Going further, the company immediately set up a 24 hour phone line response center, with a dedicated team to handle customer calls. Concerned customers could phone or email at any time, and have their questions answered by a MyHeritage employee.
Within 24 hours, the MyHeritage team had force-expired all passwords, and sent users instructions on how to set up new (safer) passwords.
More sensitive data (such as family and DNA data) had been stored on a separate, closed, and tightly secured system. This meant that it was saved from the breach. However, MyHeritage upgraded its authentication procedures for access to all MyHeritage services, just in case.

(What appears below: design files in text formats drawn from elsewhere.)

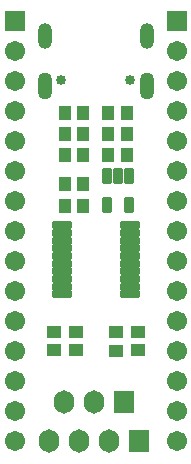
<source format=gbs>
G04*
G04 #@! TF.GenerationSoftware,Altium Limited,Altium Designer,19.0.4 (130)*
G04*
G04 Layer_Color=16711935*
%FSLAX25Y25*%
%MOIN*%
G70*
G01*
G75*
%ADD29C,0.06706*%
%ADD30R,0.06706X0.06706*%
%ADD31O,0.04737X0.08674*%
%ADD32O,0.04934X0.09068*%
%ADD33C,0.03359*%
%ADD34R,0.06800X0.07800*%
%ADD35O,0.06800X0.07800*%
%ADD60R,0.04658X0.04461*%
G04:AMPARAMS|DCode=61|XSize=69.42mil|YSize=24.14mil|CornerRadius=6.02mil|HoleSize=0mil|Usage=FLASHONLY|Rotation=180.000|XOffset=0mil|YOffset=0mil|HoleType=Round|Shape=RoundedRectangle|*
%AMROUNDEDRECTD61*
21,1,0.06942,0.01211,0,0,180.0*
21,1,0.05738,0.02414,0,0,180.0*
1,1,0.01204,-0.02869,0.00605*
1,1,0.01204,0.02869,0.00605*
1,1,0.01204,0.02869,-0.00605*
1,1,0.01204,-0.02869,-0.00605*
%
%ADD61ROUNDEDRECTD61*%
%ADD62R,0.04461X0.04658*%
G04:AMPARAMS|DCode=63|XSize=34.38mil|YSize=54.06mil|CornerRadius=5.58mil|HoleSize=0mil|Usage=FLASHONLY|Rotation=0.000|XOffset=0mil|YOffset=0mil|HoleType=Round|Shape=RoundedRectangle|*
%AMROUNDEDRECTD63*
21,1,0.03438,0.04290,0,0,0.0*
21,1,0.02321,0.05406,0,0,0.0*
1,1,0.01116,0.01161,-0.02145*
1,1,0.01116,-0.01161,-0.02145*
1,1,0.01116,-0.01161,0.02145*
1,1,0.01116,0.01161,0.02145*
%
%ADD63ROUNDEDRECTD63*%
D29*
X497500Y176500D02*
D03*
Y186500D02*
D03*
Y196500D02*
D03*
Y206500D02*
D03*
Y216500D02*
D03*
Y226500D02*
D03*
Y236500D02*
D03*
Y246500D02*
D03*
Y256500D02*
D03*
Y266500D02*
D03*
Y276500D02*
D03*
Y286500D02*
D03*
Y296500D02*
D03*
Y306500D02*
D03*
X443500Y176500D02*
D03*
Y186500D02*
D03*
Y196500D02*
D03*
Y206500D02*
D03*
Y216500D02*
D03*
Y226500D02*
D03*
Y236500D02*
D03*
Y246500D02*
D03*
Y256500D02*
D03*
Y266500D02*
D03*
Y276500D02*
D03*
Y286500D02*
D03*
Y296500D02*
D03*
Y306500D02*
D03*
D30*
X497500Y316500D02*
D03*
X443500D02*
D03*
D31*
X487500Y311457D02*
D03*
X453484D02*
D03*
D32*
X487500Y295000D02*
D03*
X453484D02*
D03*
D33*
X459114Y296969D02*
D03*
X481870D02*
D03*
D34*
X480000Y189500D02*
D03*
X485000Y176500D02*
D03*
D35*
X470000Y189500D02*
D03*
X460000D02*
D03*
X455000Y176500D02*
D03*
X465000D02*
D03*
X475000D02*
D03*
D60*
X484500Y213032D02*
D03*
Y206968D02*
D03*
X456500Y213063D02*
D03*
Y207000D02*
D03*
X477193Y212756D02*
D03*
Y206693D02*
D03*
X463807Y213032D02*
D03*
Y206968D02*
D03*
D61*
X481839Y225484D02*
D03*
Y228043D02*
D03*
Y230602D02*
D03*
Y233161D02*
D03*
Y235720D02*
D03*
Y238280D02*
D03*
Y240839D02*
D03*
Y243398D02*
D03*
Y245957D02*
D03*
Y248516D02*
D03*
X459161D02*
D03*
Y245957D02*
D03*
Y243398D02*
D03*
Y240839D02*
D03*
Y238280D02*
D03*
Y235720D02*
D03*
Y233161D02*
D03*
Y230602D02*
D03*
Y228043D02*
D03*
Y225484D02*
D03*
D62*
X480803Y286000D02*
D03*
X474741D02*
D03*
X460241D02*
D03*
X466304D02*
D03*
X466303Y255000D02*
D03*
X460241D02*
D03*
Y279000D02*
D03*
X466303D02*
D03*
X474741D02*
D03*
X480804D02*
D03*
X480804Y271961D02*
D03*
X474741D02*
D03*
X460241Y262303D02*
D03*
X466304D02*
D03*
X460241Y271961D02*
D03*
X466304D02*
D03*
D63*
X474291Y255197D02*
D03*
X481693D02*
D03*
Y264803D02*
D03*
X477992D02*
D03*
X474291D02*
D03*
M02*

</source>
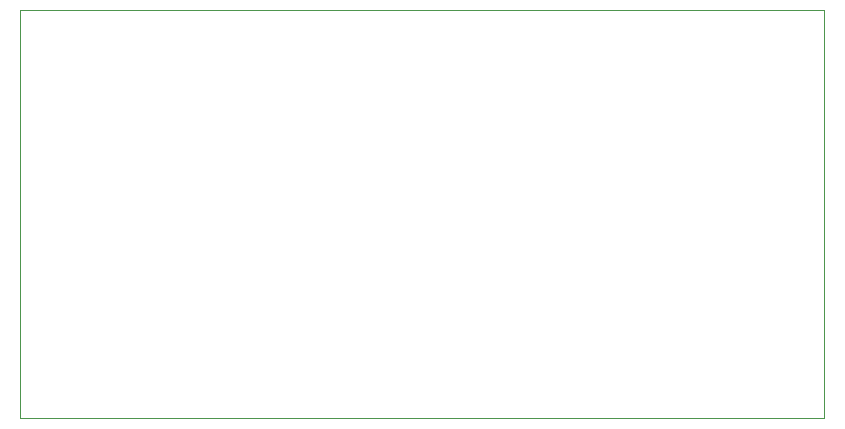
<source format=gbr>
%TF.GenerationSoftware,KiCad,Pcbnew,9.0.6*%
%TF.CreationDate,2025-12-16T12:20:02+05:30*%
%TF.ProjectId,MINI INVERTER,4d494e49-2049-44e5-9645-525445522e6b,rev?*%
%TF.SameCoordinates,Original*%
%TF.FileFunction,Profile,NP*%
%FSLAX46Y46*%
G04 Gerber Fmt 4.6, Leading zero omitted, Abs format (unit mm)*
G04 Created by KiCad (PCBNEW 9.0.6) date 2025-12-16 12:20:02*
%MOMM*%
%LPD*%
G01*
G04 APERTURE LIST*
%TA.AperFunction,Profile*%
%ADD10C,0.050000*%
%TD*%
G04 APERTURE END LIST*
D10*
X90170000Y-66548000D02*
X158242000Y-66548000D01*
X158242000Y-101092000D01*
X90170000Y-101092000D01*
X90170000Y-66548000D01*
M02*

</source>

The MyHeritage breach had the potential to be one of the most shocking cyber attacks in recent years. Not only did MyHeritage have contact data for their customers – they also had their DNA.
However, rather than getting erased like Yahoo! MyHeritage demonstrated to their customers that they were honest, capable, and genuinely had their best interests at heart.
While they inevitably lost some customers, most people were impressed enough by their response to the crisis to stay on board.
Had Yahoo! been this efficient and transparent in their data-breach response, they may still be around today.
Conclusion: respond quickly, do what you can to prevent, and run CSIRP
It ended on a positive note for my friend. After a long job hunt (which she described as “Hellish”), she got a job as an accountant for an independent florist in Seattle. And she loves it. “I get to work from this back office which is just full of fresh flowers waiting to go in bouquets. It’s the best workplace ever.”
My friend and her fiance finally got married last summer, and they plan to start a family “when the time is right.” But she has absolutely no intention of ever touching a database again.
“When my new employer saw my old job on my resume they asked ‘Oh, would you like to help out with our emailing and social media and stuff?’ And I responded ‘No way. Never again. Not unless you’ve got the best cybersecurity in the world and then some!’”
All’s well that ends well for my friend, then.
But Yahoo! And other organizations who’ve failed to protect their data and respond appropriately to breaches paid dearly.
Your response to data breaches is an opportunity to shine. If a poor response can bring down a multi-million dollar operation like Yahoo!, it can easily do so for others.
A CSIRP into any email strategy is increasingly vital for modern companies. Prepare to hear the acronym ‘CSIRP’ a lot more in the future!